We want the fight against substance or drug abuse to be a collective effort. This meeting provides opportunities for Mental Health experts to formally meet and interact with the media. It also gives the local media an insight into some of the Mental Health activities being done in Zimbabwe. Together we should fight stigma associated with mental illnesses, advocate for clear policy frameworks on Mental Health and work on integrating Mental Health into mainstream health fiscal and policy. The media have access and great influence to the public as they can shape opinion. It is our hope that synergies will be built from this workshop that will see the Mental Health story being communicated to the public,” said Professor Dixon Chibanda, the AMARI Consortium and the Friendship Bench Director.
The Friendship Bench was introduced in 2006 to urgently address the high prevalence of people with metal health problems in the communities. It started in Mbare with only 20 local health workers and Prof Chibanda was spearheading the programme.
“Globally, an estimated 600 million people suffer from depression alone. In Zimbabwe, 30% of all patients at clinics and hospitals have mental health problems. This is more so due to substance abuse among the youths who are increasingly taking Broncleer, cannabis and Musombodhiya to intoxicate themselves. In fighting this, we should engage the artists, the media and involve communities in a bid to enhance mental wellbeing,” Prof Chibanda said.
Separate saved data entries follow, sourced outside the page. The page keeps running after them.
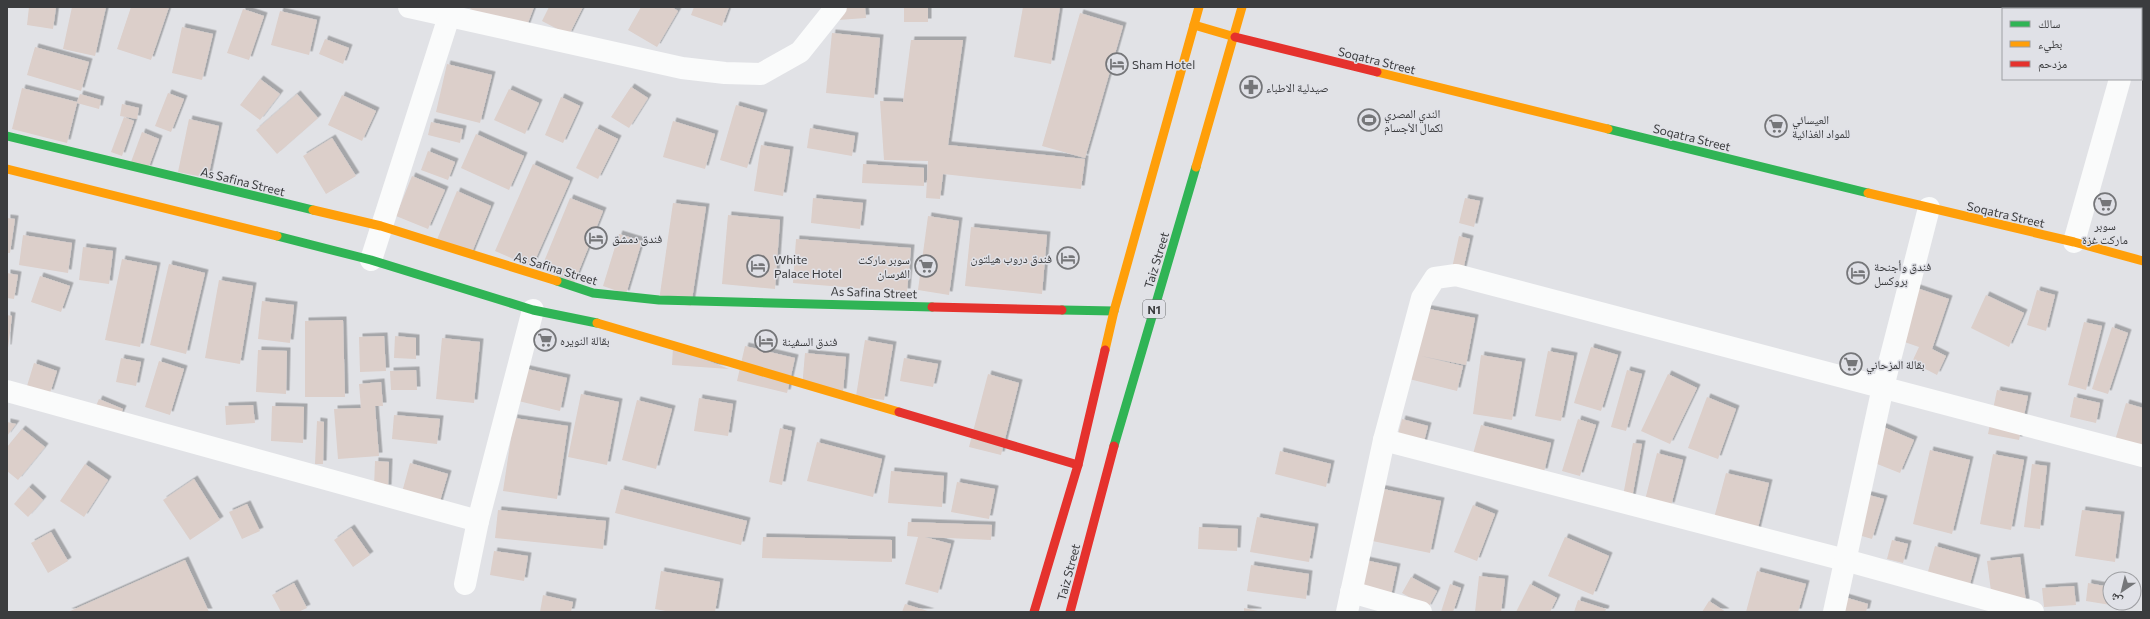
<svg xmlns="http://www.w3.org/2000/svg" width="2150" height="619" font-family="Commissioner,'Noto Naskh Arabic',sans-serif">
	<defs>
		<filter id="shadow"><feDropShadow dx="3.5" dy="-3.5" stdDeviation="0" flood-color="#0004"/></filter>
	</defs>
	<rect width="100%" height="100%" fill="#e1e2e6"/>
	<!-- building -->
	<g fill="#dccfca" filter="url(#shadow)">
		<polygon points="29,7 56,7 53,29 27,25"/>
		<polygon points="72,7 106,7 95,56 63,49"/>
		<polygon points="131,7 169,7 151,60 117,49"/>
		<polygon points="471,7 534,7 522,39 467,19"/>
		<polygon points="549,7 583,7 569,35 542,21"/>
		<polygon points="641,7 672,7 678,11 657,47 628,30"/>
		<polygon points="694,7 729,7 722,26 691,15"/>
		<polygon points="837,7 865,7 866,18 838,20"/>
		<rect x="904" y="7" width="24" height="15"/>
		<polygon points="1023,7 1060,7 1051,64 1014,57"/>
		<polygon points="2038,7 2074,7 2073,9 2044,9"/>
		<polygon points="243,9 264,16 249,60 227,53"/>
		<polygon points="280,11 317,20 309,55 271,45"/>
		<polygon points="1080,13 1123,26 1085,158 1042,146"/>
		<polygon points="182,27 213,34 202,80 172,73"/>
		<polygon points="832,33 880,38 874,98 826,93"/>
		<polygon points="325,39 349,48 343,64 319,54"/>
		<polygon points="911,40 963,40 948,145 1085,159 1081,189 943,174 940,199 926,198 928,161 884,160 880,101 903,102"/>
		<polygon points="35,47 89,62 81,91 27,75"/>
		<polygon points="447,64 492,75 480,123 436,112"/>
		<polygon points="260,79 280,94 260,120 240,105"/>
		<polygon points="631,87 648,98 629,128 611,117"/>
		<polygon points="22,88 77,102 80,94 101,100 99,109 77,103 67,143 12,129"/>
		<polygon points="509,89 539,103 525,134 494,120"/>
		<polygon points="168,93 184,99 171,132 155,126"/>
		<polygon points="297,94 318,118 277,154 256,130"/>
		<polygon points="342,95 376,111 362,141 328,125"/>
		<polygon points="561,97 580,106 563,143 545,135"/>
		<polygon points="122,104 139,108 137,119 120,116"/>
		<polygon points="736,105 764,113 747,168 720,160"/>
		<polygon points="124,117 134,121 122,156 111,152"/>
		<polygon points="189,119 219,126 208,178 178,172"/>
		<polygon points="673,121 715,134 705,169 663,157"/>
		<polygon points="431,122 463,129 460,143 428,135"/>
		<polygon points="596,128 618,139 598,179 576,168"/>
		<polygon points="810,128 855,136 852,156 807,148"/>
		<polygon points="142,132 159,139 148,169 131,162"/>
		<polygon points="476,134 524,156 509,190 461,168"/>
		<polygon points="332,138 356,176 326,194 303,156"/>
		<polygon points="761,145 790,150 783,196 754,191"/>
		<polygon points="428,151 455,162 448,180 421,170"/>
		<polygon points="533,164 570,181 532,267 495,251"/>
		<polygon points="863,164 924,168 924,186 862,183"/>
		<polygon points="412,176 445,190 428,229 396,216"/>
		<polygon points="457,191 491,206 470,257 436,242"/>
		<polygon points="570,198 603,211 574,283 541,269"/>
		<polygon points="813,198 863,203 860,229 811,223"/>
		<polygon points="1465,198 1480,201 1474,227 1459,223"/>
		<polygon points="673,203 706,207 691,306 659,301"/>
		<polygon points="728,215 780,220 775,289 722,284"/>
		<polygon points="928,216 959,221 949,295 918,290"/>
		<polygon points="7,218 15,219 10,253 7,253"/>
		<polygon points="971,227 1047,235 1042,294 965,286"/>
		<polygon points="619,234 642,241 626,294 603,286"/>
		<polygon points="23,235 72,243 68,273 19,265"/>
		<polygon points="1459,236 1470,239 1463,270 1452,268"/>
		<polygon points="796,239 911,248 907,292 793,283"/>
		<polygon points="83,247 113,251 109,284 79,280"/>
		<polygon points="122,259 157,266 140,347 105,340"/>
		<polygon points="169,264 205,273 186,354 150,345"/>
		<polygon points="7,273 18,275 14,299 7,298"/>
		<polygon points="40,276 70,286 61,312 31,302"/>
		<polygon points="219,280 253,286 240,364 205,358"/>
		<polygon points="1908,285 1949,299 1932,349 1946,356 1937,375 1912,362 1919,347 1890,337"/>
		<polygon points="2037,290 2055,295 2046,331 2027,325"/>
		<polygon points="1986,295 2024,313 2009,347 1971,328"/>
		<polygon points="262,301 294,305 290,343 258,339"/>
		<polygon points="1424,308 1475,318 1466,365 1421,356 1463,366 1457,391 1409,379"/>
		<polygon points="7,315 12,316 8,348 7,348"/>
		<polygon points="343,320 345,397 305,397 305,321"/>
		<polygon points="2084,322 2102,326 2086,390 2068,385"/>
		<polygon points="2112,327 2128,333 2108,394 2092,389"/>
		<polygon points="384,336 386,371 360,372 359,337"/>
		<polygon points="395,336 416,338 416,359 394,358"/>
		<polygon points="442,338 480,342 474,403 436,399"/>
		<polygon points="865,340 893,345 884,400 856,396"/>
		<polygon points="745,346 795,358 787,393 737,381"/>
		<polygon points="673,347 729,369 672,365"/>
		<polygon points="1591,347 1618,355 1601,411 1574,403"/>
		<polygon points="258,350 287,351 286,394 256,392"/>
		<polygon points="1548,351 1574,356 1561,421 1535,416"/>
		<polygon points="805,353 846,357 843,392 802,388"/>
		<polygon points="1481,355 1522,362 1512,420 1473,414"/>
		<polygon points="121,358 141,362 136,386 116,382"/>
		<polygon points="904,358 938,364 933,387 900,381"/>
		<polygon points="159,361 184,369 170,415 145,407"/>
		<polygon points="34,363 57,371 50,393 27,386"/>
		<polygon points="518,367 567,378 560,411 510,399"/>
		<polygon points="416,370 417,390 391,390 390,371"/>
		<polygon points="1627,370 1642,374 1626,431 1611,427"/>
		<polygon points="988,374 1019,383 1001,455 969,447"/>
		<polygon points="1668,374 1697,388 1670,444 1641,431"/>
		<polygon points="381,382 383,406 375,406 379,456 338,459 334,409 361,408 359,384"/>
		<polygon points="1997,390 2028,396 2019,440 1988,434"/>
		<polygon points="581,394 619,402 607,465 568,457"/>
		<polygon points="1707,397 1736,409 1718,459 1688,448"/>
		<polygon points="2074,397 2100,403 2096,423 2070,417"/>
		<polygon points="699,398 733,404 728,436 694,431"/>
		<polygon points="99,399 123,409 115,427 91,417"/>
		<polygon points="637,400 672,409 656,469 622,460"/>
		<polygon points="2126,403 2143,408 2143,451 2114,444"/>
		<polygon points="253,405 255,423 226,425 225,406"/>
		<polygon points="272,406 304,407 303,443 271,441"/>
		<polygon points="394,415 440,419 437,444 392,439"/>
		<polygon points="514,418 568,426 557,499 503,491"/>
		<polygon points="1402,419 1428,426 1421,453 1395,446"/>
		<polygon points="1578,419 1596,425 1580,476 1562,471"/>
		<polygon points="317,421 324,422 323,464 315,464"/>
		<polygon points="7,422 16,424 7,436"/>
		<polygon points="1481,425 1551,443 1544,472 1473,454"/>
		<polygon points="1881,426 1914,440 1900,473 1867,460"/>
		<polygon points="780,428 792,431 782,485 769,482"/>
		<polygon points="22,429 45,447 18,480 7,471 7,447"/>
		<polygon points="817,442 882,459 873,497 807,481"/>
		<polygon points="1633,443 1642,444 1632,498 1623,496"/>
		<polygon points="1930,450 1970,460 1952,534 1913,524"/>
		<polygon points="1280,451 1331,464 1326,487 1275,474"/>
		<polygon points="1657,453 1683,460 1671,506 1645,500"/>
		<polygon points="1993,454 2024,460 2011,530 1980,524"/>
		<polygon points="375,461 389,462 388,488 374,488"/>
		<polygon points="410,463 448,474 435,518 398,507"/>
		<polygon points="85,464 108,480 84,517 60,501"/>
		<polygon points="2032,464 2047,466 2040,529 2024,527"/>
		<polygon points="891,471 944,476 942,507 888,503"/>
		<polygon points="1726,473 1769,483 1754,544 1710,533"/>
		<polygon points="194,479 220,520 190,540 163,500"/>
		<polygon points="957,482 995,489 989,519 951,512"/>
		<polygon points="1369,486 1441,501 1430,553 1358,538"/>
		<polygon points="29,487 43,500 28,517 14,504"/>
		<polygon points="621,489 747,521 741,545 615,513"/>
		<polygon points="1857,492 1884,499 1872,539 1845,531"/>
		<polygon points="247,504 260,531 242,539 229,512"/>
		<polygon points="1473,505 1495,514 1477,561 1454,552"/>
		<polygon points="498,510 606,521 603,549 495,538"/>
		<polygon points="2082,510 2121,515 2115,562 2075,556"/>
		<polygon points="1257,517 1315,527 1309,562 1250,552"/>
		<polygon points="908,522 992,525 991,540 925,537 951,544 938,593 905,584 918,537 907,536"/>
		<polygon points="1199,527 1238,529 1237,551 1198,549"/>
		<polygon points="351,528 370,555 353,567 334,540"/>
		<polygon points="51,532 68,561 48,573 31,543"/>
		<polygon points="763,537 892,540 892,562 762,558"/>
		<polygon points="1565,537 1609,556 1593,595 1548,576"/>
		<polygon points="1892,540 1908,544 1903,563 1887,559"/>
		<polygon points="1935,546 1977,558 1968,591 1926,579"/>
		<polygon points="494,551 528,556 524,581 490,575"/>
		<polygon points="2020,557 2026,602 1993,606 1987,561"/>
		<polygon points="185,560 209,612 68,612"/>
		<polygon points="1365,560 1397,567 1390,600 1359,594"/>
		<polygon points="1251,565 1309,574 1306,599 1247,591"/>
		<polygon points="661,571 720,582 715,612 671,612 655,609"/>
		<polygon points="1757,571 1806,584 1798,612 1746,612"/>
		<polygon points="1479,576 1505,579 1501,612 1475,612"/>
		<polygon points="1411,577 1437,591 1428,608 1402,593"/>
		<polygon points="294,583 307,608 298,612 281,612 272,595"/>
		<polygon points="2088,583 2110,587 2110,603 2130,603 2129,608 2086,601"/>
		<polygon points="1450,584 1461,588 1453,612 1441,612"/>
		<polygon points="1530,584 1557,598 1550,612 1516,612"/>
		<polygon points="2074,586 2076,605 2044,607 2042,588"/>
		<polygon points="543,595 573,602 571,612 540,612"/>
		<polygon points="1841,596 1868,604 1866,612 1836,612"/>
		<polygon points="1578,600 1606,609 1605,612 1574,612"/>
		<polygon points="1709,601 1726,612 1702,612"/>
		<polygon points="905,604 931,612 902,612"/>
		<polygon points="1244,608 1258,611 1258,612 1244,612"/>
	</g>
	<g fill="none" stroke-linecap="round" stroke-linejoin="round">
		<!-- street -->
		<g stroke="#fafbfb" stroke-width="22">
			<polyline points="409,7 682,68 725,73 761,74 800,52 836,7"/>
			<polyline points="2114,7 2122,9"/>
			<polyline points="2141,14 2143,15"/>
			<polyline points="2074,242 2120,79"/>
			<polyline points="371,260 452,7"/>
			<polyline points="7,391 478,521"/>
			<polyline points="1384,440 1845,560 2033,612"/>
			<polyline points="465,584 478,521 533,310"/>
			<polyline points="1351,592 1421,612"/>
			<polyline points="1347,612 1384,440 1422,298 1435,278 1456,275 2143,456"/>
			<polyline points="1834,612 1883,387 1929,208"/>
		</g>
		<!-- fast -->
		<g stroke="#30b455" stroke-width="9">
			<polyline points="1608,129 1868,193"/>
			<polyline points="7,136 313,210"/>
			<polyline points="277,236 371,260 533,310 597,323"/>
			<polyline points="557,281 593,293 659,300 932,307"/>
			<polyline points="1062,310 1114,311"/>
			<polyline points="1114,446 1196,167"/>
		</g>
		<!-- slow -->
		<g stroke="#ff9f0a" stroke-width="9">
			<polyline points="1194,25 1235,37"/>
			<polyline points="1377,72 1608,129"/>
			<polyline points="1196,167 1242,7"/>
			<polyline points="7,169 277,236"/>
			<polyline points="1868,193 2074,242 2143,261"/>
			<polyline points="313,210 381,226 557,281"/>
			<polyline points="597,323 899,412"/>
			<polyline points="1105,350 1114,311 1199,7"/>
		</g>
		<!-- jam -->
		<g stroke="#e5322d" stroke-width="9">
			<polyline points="1235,37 1377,72"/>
			<polyline points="932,307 1062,310"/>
			<polyline points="899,412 1078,465"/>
			<polyline points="1034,612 1078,465 1105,350"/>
			<polyline points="1070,612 1114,446"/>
		</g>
	</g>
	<!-- icons -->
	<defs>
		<g id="hotel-ring" transform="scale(1.15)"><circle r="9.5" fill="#e0e1e7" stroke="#757679" stroke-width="1.5"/><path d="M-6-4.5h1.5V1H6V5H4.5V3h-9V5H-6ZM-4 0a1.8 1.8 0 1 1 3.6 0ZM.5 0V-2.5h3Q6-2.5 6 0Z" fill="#757679"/></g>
		<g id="pharmacy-ring" transform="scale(1.15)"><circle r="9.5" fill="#e0e1e7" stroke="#757679" stroke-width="1.5"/><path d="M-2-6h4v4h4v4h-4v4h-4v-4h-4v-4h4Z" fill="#757679"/></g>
		<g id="stadium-ring" transform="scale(1.15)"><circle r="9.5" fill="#e0e1e7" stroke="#757679" stroke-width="1.5"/><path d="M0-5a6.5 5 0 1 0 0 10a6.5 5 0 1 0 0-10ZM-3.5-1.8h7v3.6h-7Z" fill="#757679"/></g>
		<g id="supermarket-ring" transform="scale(1.15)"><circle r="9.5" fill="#e0e1e7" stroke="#757679" stroke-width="1.5"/><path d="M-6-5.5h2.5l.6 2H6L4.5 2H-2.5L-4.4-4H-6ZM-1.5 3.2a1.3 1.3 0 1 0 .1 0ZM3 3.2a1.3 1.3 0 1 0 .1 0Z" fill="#757679"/></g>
	</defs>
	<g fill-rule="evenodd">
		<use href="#hotel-ring" x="1117" y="64"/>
		<use href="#pharmacy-ring" x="1251" y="87"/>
		<use href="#stadium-ring" x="1369" y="120"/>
		<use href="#supermarket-ring" x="1776" y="126"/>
		<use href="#supermarket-ring" x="2105" y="204"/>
		<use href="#hotel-ring" x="596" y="238"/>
		<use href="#hotel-ring" x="1068" y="258"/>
		<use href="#hotel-ring" x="758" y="266"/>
		<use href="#supermarket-ring" x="926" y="266"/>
		<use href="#hotel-ring" x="1858" y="273"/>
		<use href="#supermarket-ring" x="545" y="340"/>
		<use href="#hotel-ring" x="766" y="341"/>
		<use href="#supermarket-ring" x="1851" y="364"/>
	</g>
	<g text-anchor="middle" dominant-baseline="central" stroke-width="3" stroke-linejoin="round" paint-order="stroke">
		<!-- shield labels -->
		<rect fill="#e0e1e7" stroke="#6c6e71" stroke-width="1" x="1143" y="300" width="22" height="18" rx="3"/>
		<g font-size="11" font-weight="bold" fill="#3b3c3e">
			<text x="1154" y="309">N1</text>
		</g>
		<!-- street labels -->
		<g font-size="12" fill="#3b3c3e" stroke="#e0e1e7">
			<text transform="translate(1377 60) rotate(14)">Soqatra Street</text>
			<text transform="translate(1692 137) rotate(14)">Soqatra Street</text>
			<text transform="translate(243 181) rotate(14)">As Safina Street</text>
			<text transform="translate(2006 214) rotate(13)">Soqatra Street</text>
			<text transform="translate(1156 260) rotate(-73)">Taiz Street</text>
			<text transform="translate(556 268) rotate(17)">As Safina Street</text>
			<text transform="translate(874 292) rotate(2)">As Safina Street</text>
			<text transform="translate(1068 572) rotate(-75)">Taiz Street</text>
		</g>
		<!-- poi labels -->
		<g font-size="12" fill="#3b3c3e" stroke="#e0e1e7" text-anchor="start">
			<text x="1132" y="64">Sham Hotel</text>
			<text x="1266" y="87">صيدلية الاطباء</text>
			<text x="1384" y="113">الندي المصري<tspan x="1384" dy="14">لكمال الأجسام</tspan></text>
			<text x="1792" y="119">العيسائي<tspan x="1792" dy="14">للمواد الغذائية</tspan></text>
			<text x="2105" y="225" text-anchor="middle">سوبر<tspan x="2105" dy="14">ماركت غزة</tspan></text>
			<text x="612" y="238">فندق دمشق</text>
			<text x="1052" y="258" text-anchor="end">فندق دروب هيلتون</text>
			<text x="774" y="259">White<tspan x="774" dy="14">Palace Hotel</tspan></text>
			<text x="910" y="259" text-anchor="end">سوبر ماركت<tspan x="910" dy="14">الفرسان</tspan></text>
			<text x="1874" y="266">فندق وأجنحة<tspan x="1874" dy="14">بروكسل</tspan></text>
			<text x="560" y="340">بقالة النويره</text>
			<text x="782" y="341">فندق السفينة</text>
			<text x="1866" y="364">بقالة المزحاني</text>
		</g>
	</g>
	<!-- border -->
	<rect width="2150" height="619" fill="none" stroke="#3b3c3e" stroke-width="16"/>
	<!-- legend -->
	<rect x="2002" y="8" width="140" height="72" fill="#e0e1e7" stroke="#9e9fa3"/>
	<rect x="2010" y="21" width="20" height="6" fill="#30b455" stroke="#9e9fa3"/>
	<text x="2038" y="28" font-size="12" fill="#3b3c3e">سالك</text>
	<rect x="2010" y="41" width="20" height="6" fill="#ff9f0a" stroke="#9e9fa3"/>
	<text x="2038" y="48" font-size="12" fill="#3b3c3e">بطيء</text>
	<rect x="2010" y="61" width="20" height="6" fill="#e5322d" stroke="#9e9fa3"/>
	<text x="2038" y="68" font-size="12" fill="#3b3c3e">مزدحم</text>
	<!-- north arrow -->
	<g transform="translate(2122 591) rotate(215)"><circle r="19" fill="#e0e1e7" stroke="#9e9fa3"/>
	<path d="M0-3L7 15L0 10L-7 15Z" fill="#757679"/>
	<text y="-6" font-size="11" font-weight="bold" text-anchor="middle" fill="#3b3c3e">ش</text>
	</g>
</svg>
He said it was important to develop platforms to leverage public transport to convey the message on mental wellbeing.
Munya Chimwara, the Health Communications and Advocacy Consultant of KAIROS Communications said that while large news organisations often have reporters with some scientific education to specialise in writing about health science, most smaller newspapers, radio and television stations leave the task to general reporters.
“There is need for health specialists to assist with putting health science knowledge into words which the audience understands. Writing something you do not understand leads to the risk of making errors. There is conflict between the aim of scientists that centres on precision while journalists focus on simplicity. This workshop should address the conflict between the two. It is important for mental health researchers to collaborate on demystifying stigma around mental health challenges,” Chimwara said.